An economics professor warned on Wednesday that the skyrocketing costs for food and gas that Americans have experienced during the Biden administration would likely continue with no end in sight.
The warning from Brian Brenberg, executive vice president; associate professor of Business and Economics at The King’s College, comes as the Federal Reserve raised interest rates by a half-percentage point on Wednesday afternoon, the largest increase in more than two decades.
“Food prices are at record highs: Corn, soybeans, wheat, other key input products still at record highs. Fuel still hanging at a very high level. Those two things are going to drive inflation here,” Brenberg said. “I don’t see a big end in sight for that.”
“Inflation’s a bad problem, recession is a bad problem as well,” Brenberg continued. “This administration and the Fed backed themselves into a corner where we’re facing one or the other right now.”
Brenberg noted that a slowing down of the U.S. economy would result in less money in people’s pockets, which will lead to businesses not investing as much and not hiring as much, “which means now you’re talking about a jobs problem.”

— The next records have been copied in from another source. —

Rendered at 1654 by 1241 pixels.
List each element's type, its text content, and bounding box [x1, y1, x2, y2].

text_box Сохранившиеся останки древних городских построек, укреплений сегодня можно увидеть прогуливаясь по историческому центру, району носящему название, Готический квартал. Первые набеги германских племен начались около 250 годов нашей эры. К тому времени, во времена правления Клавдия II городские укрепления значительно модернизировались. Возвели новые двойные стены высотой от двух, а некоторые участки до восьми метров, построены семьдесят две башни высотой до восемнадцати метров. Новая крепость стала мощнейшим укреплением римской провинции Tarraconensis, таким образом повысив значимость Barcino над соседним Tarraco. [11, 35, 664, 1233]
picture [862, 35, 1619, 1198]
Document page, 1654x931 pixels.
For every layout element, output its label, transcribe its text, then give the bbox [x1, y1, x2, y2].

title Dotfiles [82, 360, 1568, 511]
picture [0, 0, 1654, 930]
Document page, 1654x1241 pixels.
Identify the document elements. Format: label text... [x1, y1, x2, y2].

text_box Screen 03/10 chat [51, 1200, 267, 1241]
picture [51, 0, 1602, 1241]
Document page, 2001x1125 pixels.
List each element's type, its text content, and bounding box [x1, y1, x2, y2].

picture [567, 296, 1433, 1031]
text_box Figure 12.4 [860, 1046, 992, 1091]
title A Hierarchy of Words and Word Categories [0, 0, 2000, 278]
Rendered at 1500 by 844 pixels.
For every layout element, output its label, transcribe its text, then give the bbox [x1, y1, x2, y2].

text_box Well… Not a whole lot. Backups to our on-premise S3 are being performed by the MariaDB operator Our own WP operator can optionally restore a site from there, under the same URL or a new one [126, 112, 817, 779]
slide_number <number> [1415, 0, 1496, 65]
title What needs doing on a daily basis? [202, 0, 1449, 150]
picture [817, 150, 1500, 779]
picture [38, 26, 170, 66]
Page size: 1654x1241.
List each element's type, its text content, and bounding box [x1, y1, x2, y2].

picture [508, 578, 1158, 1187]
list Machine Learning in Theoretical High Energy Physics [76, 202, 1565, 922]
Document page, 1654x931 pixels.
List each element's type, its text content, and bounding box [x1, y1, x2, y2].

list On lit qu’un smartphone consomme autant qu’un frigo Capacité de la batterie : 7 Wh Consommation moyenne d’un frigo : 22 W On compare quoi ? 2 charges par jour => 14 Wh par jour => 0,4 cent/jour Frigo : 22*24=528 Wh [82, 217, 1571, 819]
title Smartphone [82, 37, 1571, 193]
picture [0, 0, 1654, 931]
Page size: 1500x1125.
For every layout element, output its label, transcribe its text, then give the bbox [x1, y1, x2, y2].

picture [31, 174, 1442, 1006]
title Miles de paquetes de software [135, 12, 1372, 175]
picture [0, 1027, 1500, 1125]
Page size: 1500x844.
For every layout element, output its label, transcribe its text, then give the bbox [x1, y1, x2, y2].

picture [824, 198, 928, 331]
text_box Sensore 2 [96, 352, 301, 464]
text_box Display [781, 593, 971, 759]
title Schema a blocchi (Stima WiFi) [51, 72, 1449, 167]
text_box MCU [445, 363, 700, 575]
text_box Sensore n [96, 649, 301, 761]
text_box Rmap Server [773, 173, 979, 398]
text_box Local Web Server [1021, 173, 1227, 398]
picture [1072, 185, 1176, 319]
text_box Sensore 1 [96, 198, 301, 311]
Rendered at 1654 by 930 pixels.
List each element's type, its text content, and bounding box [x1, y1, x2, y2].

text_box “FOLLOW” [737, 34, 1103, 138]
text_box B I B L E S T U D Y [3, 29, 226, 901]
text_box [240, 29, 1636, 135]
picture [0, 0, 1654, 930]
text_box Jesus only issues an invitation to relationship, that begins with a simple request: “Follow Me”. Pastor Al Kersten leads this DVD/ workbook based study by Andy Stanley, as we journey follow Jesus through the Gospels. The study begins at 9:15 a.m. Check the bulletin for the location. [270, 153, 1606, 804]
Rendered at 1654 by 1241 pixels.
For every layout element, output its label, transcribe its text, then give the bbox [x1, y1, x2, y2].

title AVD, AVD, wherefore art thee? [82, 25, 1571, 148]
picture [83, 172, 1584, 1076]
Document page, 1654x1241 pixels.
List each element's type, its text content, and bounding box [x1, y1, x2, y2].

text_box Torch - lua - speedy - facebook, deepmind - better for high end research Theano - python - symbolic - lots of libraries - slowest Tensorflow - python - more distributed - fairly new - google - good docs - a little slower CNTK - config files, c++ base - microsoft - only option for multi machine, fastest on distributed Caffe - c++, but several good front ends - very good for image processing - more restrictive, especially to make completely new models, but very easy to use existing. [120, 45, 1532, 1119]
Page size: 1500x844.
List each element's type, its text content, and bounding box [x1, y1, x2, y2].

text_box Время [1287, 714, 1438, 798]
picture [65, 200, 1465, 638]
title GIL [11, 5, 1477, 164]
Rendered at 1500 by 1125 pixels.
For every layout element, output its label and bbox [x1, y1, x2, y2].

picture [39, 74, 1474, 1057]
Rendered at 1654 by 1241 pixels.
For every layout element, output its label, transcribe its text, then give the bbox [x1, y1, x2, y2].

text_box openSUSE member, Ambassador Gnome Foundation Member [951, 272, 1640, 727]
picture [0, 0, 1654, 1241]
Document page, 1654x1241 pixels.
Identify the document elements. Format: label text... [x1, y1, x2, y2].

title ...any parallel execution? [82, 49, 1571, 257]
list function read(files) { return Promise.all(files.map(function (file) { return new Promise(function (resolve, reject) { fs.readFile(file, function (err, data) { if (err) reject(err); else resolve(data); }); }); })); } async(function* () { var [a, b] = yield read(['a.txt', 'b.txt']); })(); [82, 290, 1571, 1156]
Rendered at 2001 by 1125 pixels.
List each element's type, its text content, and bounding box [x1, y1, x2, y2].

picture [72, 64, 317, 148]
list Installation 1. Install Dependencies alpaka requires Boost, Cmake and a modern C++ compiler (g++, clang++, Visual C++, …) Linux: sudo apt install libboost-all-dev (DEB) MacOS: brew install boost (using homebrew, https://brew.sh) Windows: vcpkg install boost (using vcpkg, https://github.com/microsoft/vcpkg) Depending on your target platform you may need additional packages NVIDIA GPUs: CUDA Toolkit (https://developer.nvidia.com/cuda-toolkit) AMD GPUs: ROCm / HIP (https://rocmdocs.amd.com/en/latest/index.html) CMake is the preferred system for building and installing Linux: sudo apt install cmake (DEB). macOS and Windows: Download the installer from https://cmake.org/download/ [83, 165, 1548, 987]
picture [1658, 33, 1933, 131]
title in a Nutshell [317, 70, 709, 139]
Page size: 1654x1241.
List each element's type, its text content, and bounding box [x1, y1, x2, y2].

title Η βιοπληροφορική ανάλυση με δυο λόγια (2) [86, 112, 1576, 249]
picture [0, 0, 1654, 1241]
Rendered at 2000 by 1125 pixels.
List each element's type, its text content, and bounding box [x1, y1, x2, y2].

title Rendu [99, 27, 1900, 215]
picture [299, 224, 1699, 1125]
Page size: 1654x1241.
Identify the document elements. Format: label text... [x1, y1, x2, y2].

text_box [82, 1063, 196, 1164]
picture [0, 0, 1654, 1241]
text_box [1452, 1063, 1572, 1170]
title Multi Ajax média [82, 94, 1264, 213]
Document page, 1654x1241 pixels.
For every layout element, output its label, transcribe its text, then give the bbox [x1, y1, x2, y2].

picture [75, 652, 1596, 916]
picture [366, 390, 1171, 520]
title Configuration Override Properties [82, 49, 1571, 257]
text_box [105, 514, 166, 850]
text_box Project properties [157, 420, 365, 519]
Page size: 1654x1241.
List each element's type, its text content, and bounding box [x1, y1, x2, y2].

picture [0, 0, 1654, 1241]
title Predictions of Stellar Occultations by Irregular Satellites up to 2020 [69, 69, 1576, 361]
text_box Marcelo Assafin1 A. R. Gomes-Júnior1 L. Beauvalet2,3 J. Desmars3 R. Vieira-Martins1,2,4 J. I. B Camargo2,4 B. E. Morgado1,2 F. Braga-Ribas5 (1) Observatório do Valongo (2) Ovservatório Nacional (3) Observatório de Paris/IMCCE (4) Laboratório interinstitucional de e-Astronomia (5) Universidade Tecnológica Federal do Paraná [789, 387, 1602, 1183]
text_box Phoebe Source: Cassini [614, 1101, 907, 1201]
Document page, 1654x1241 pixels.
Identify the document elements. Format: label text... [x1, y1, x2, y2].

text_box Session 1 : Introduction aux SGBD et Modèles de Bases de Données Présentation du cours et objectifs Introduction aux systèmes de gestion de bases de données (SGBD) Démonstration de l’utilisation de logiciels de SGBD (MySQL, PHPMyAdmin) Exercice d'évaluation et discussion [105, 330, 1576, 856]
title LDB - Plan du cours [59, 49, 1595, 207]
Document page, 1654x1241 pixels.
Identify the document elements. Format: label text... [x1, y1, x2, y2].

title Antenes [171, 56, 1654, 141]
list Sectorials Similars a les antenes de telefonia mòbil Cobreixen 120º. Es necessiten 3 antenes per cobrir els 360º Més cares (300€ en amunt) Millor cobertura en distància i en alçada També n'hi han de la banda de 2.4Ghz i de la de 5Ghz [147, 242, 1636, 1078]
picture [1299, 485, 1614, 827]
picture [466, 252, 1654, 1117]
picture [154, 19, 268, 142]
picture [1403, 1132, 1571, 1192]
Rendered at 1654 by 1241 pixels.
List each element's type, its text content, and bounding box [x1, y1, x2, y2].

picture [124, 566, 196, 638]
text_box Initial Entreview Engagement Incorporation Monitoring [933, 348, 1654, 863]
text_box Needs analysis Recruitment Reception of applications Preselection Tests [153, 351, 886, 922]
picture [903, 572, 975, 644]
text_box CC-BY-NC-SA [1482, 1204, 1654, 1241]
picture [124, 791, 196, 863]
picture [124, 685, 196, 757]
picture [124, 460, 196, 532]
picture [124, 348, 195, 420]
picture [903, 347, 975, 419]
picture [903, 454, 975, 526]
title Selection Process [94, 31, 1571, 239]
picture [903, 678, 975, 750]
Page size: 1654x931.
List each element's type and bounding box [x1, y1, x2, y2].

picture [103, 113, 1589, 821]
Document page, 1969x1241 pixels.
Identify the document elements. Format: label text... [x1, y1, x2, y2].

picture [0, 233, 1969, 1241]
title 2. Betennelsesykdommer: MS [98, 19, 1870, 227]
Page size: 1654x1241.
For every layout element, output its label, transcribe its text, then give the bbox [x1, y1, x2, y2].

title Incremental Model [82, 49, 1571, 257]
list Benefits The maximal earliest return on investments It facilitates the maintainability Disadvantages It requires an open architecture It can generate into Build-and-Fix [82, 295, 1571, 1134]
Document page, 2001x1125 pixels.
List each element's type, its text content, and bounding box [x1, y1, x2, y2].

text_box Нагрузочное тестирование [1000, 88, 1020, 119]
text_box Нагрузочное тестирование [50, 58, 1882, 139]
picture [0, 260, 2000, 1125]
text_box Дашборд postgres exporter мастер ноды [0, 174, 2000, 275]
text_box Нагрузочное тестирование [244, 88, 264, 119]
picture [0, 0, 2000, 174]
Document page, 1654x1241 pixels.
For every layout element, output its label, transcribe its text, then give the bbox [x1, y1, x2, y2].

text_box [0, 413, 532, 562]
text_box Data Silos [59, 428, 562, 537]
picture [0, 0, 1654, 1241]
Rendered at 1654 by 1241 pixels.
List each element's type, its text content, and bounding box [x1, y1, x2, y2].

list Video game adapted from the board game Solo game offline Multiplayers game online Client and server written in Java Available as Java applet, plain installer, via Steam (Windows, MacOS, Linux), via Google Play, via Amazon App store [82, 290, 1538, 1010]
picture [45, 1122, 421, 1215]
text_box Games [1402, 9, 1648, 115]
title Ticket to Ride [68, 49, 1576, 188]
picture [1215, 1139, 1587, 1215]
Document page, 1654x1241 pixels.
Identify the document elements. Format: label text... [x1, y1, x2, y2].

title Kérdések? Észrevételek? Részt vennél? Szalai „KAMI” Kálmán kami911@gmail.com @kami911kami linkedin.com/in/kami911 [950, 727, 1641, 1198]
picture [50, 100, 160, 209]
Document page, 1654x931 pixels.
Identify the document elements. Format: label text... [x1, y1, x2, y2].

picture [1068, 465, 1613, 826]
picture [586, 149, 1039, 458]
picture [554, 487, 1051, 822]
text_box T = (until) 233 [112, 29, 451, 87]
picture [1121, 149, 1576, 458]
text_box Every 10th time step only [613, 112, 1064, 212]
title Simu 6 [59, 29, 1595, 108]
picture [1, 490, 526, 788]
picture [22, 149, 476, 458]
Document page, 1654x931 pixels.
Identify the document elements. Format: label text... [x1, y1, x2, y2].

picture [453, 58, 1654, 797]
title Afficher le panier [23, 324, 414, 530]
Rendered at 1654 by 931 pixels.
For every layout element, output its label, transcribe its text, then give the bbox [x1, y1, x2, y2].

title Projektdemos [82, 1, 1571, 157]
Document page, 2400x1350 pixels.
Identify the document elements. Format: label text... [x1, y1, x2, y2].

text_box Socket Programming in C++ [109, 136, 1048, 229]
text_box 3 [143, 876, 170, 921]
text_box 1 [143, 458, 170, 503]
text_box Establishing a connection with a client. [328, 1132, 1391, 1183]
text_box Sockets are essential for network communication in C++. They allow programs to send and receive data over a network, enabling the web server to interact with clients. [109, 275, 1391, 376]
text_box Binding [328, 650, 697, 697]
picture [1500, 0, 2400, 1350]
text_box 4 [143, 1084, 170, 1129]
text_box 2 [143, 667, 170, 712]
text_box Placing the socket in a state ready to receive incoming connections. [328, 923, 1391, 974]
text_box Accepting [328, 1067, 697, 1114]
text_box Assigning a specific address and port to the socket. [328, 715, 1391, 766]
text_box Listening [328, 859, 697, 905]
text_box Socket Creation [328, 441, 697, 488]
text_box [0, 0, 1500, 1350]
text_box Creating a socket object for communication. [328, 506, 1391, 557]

“The inflation started to kick in in a big way last April. So now you’ve got inflation on top of inflation. Even if that rate comes down a little bit, it’s built on previous inflation, which means people are still feeling massive price hikes,” he added. “Whether you’re talking about food, whether you’re talking about fuel, we’re talking about housing, whatever the area, people are getting nailed by this, and they feel it intensely,” he said. “It’s not just that it’s a little bit of a problem for them, they’re saying, ‘This is a serious problem for me.'”
The Fed’s increase of interest rates is intended to combat the inflation that Americans are experiencing under Democrat President Joe Biden’s presidency.
After starting to raise interest rates earlier this spring, the Fed’s latest move “will accelerate the impact on American wallets from gradual to more sudden,” The Wall Street Journal reported.
The move will push mortgage rates higher and likely increase the annual percentage rate on credit cards. However, the report added that the rate hike “could mean good things for savers long saddled with minuscule rates of return on savings accounts and certificates of deposit.”